Please find how many lines of the data contain the string "pixels", and respond with that number only.

[Page segmentation data]
┌────────

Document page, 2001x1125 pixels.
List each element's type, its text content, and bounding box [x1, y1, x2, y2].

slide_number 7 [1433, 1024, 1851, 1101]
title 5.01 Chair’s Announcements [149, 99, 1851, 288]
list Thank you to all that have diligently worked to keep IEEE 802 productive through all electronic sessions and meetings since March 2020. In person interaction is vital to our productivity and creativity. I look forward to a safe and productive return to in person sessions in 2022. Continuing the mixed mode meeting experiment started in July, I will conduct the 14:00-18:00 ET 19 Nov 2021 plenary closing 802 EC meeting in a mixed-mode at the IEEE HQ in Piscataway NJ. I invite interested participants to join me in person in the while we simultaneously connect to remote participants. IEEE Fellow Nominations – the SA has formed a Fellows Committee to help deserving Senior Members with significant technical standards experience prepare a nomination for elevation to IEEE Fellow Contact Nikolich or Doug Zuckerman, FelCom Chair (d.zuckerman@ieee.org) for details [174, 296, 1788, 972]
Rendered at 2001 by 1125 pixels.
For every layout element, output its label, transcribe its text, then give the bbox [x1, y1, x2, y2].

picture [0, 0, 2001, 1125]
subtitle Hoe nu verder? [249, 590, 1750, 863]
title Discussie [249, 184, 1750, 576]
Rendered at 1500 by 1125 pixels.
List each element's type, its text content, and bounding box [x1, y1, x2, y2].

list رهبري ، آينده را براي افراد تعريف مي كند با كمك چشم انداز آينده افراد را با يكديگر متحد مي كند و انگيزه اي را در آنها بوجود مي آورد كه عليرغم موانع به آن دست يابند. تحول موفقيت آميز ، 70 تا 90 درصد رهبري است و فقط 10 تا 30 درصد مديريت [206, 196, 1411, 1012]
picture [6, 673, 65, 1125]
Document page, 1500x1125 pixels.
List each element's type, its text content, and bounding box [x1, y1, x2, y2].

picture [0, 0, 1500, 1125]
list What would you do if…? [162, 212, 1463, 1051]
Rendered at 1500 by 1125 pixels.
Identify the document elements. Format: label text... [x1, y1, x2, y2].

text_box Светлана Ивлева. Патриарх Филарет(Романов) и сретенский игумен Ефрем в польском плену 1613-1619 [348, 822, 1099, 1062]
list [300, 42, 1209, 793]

└────────

* [COMPLETED TASK]
5